INPUT MATERIAL:
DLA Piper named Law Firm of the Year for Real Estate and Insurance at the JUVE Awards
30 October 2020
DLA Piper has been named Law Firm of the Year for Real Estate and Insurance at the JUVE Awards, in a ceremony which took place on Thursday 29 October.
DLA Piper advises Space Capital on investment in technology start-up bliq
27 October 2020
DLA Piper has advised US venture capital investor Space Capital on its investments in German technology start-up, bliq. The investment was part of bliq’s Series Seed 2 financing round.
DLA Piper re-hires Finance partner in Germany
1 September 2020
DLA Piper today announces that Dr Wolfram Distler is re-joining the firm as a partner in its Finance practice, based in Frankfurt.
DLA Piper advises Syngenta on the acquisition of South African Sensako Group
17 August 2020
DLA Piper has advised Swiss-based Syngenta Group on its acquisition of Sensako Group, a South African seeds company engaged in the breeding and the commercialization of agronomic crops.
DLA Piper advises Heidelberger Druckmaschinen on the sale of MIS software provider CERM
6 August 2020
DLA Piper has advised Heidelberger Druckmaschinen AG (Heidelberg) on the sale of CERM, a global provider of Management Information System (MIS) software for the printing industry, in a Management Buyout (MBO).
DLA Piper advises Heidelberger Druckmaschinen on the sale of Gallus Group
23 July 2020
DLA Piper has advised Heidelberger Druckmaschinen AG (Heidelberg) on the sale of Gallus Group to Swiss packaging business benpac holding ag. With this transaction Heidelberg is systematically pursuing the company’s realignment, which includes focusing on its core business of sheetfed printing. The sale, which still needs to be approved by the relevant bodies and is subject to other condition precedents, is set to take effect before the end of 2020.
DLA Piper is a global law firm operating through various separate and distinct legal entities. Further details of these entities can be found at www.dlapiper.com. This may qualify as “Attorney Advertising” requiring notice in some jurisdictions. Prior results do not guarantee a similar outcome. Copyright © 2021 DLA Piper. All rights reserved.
...
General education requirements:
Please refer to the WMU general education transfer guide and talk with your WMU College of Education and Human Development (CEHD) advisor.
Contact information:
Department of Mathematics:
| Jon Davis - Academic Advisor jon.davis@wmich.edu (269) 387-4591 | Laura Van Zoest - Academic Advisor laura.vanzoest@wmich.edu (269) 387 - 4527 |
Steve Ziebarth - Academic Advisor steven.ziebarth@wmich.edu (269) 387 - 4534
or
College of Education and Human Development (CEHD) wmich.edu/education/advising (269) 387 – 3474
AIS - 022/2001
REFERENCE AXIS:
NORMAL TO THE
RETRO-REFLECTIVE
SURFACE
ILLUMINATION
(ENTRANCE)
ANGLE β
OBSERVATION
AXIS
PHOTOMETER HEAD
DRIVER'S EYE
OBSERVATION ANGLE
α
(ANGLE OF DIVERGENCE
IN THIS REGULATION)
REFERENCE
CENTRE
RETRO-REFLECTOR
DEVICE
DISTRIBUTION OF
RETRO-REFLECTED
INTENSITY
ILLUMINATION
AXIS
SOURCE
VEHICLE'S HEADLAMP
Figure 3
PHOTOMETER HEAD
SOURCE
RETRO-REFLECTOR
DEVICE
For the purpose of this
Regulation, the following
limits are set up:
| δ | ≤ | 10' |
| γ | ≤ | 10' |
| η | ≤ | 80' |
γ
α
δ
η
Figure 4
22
* * *
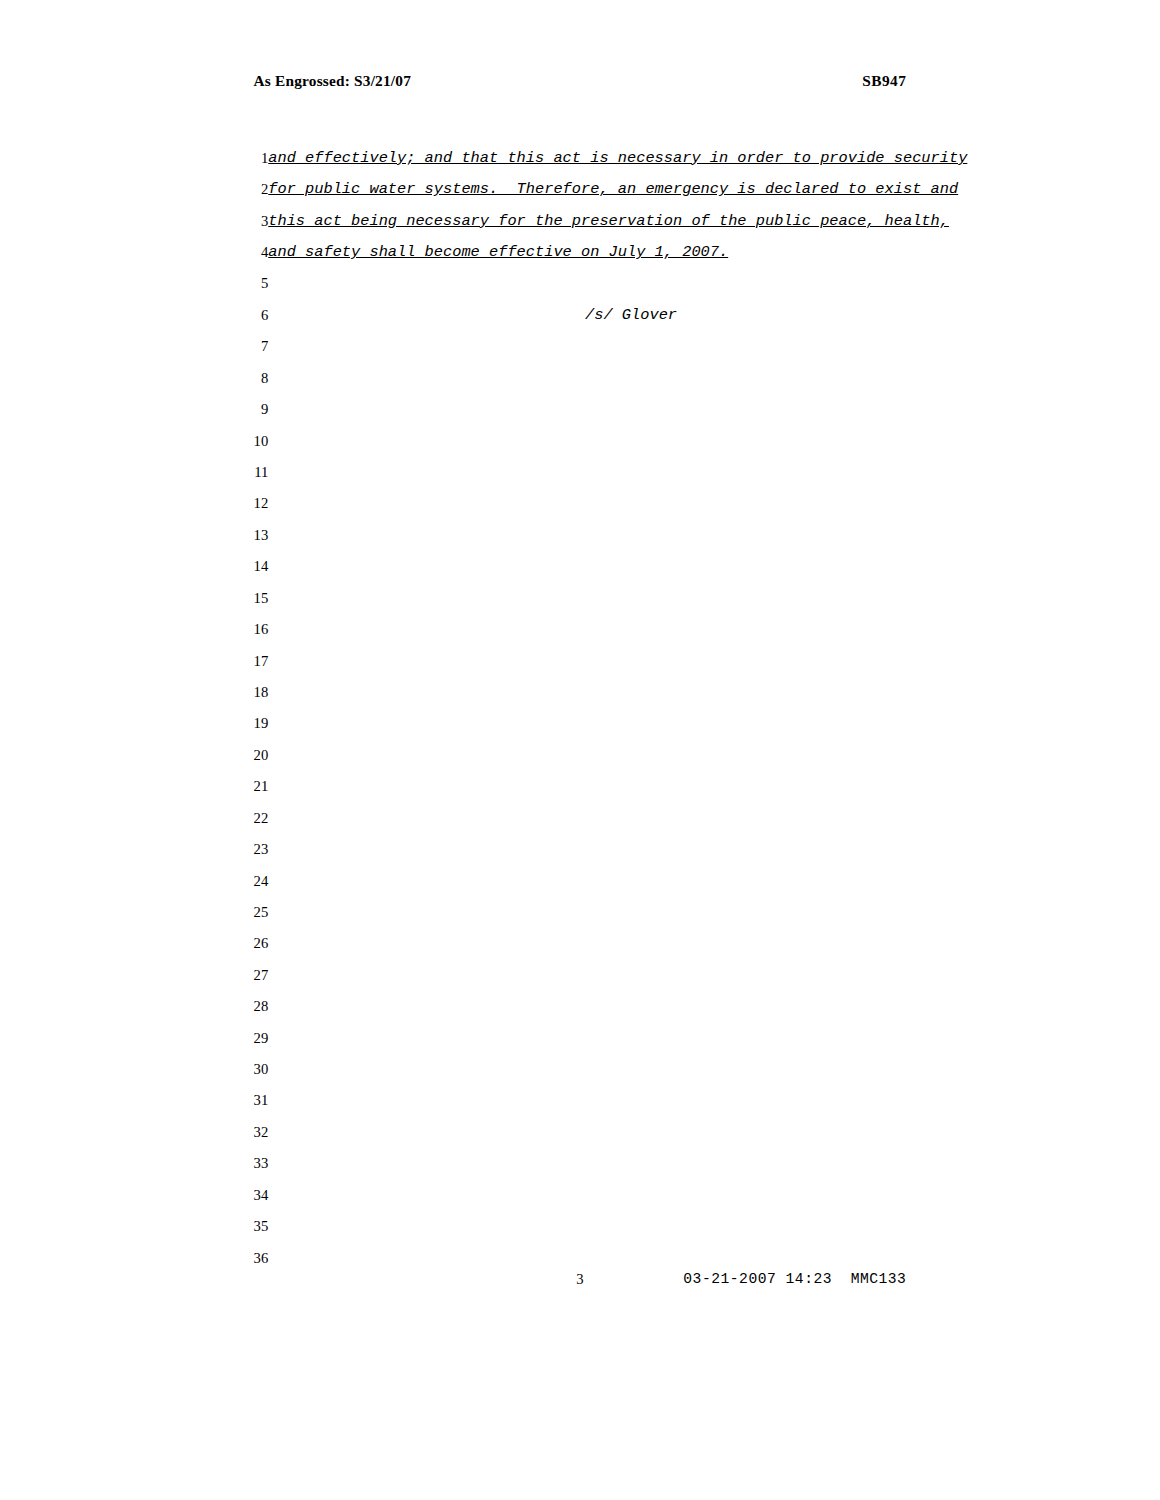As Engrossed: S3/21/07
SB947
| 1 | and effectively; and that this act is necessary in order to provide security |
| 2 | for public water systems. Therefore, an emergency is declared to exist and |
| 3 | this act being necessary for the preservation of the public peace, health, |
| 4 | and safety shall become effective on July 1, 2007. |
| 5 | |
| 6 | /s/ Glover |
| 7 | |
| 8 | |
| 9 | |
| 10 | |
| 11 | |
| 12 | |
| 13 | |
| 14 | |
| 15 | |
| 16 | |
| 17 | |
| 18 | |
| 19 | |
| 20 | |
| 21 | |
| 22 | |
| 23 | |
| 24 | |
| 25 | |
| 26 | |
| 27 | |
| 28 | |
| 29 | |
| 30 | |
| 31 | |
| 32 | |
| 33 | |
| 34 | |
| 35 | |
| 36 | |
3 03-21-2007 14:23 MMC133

ACTIVITY:
In the entries above, find the line holding "17 August 2020" and the line holding "23 July 2020"; print both of them and every line between, exactly, and nothing else.

THE ANSWER:
17 August 2020
DLA Piper has advised Swiss-based Syngenta Group on its acquisition of Sensako Group, a South African seeds company engaged in the breeding and the commercialization of agronomic crops.
DLA Piper advises Heidelberger Druckmaschinen on the sale of MIS software provider CERM
6 August 2020
DLA Piper has advised Heidelberger Druckmaschinen AG (Heidelberg) on the sale of CERM, a global provider of Management Information System (MIS) software for the printing industry, in a Management Buyout (MBO).
DLA Piper advises Heidelberger Druckmaschinen on the sale of Gallus Group
23 July 2020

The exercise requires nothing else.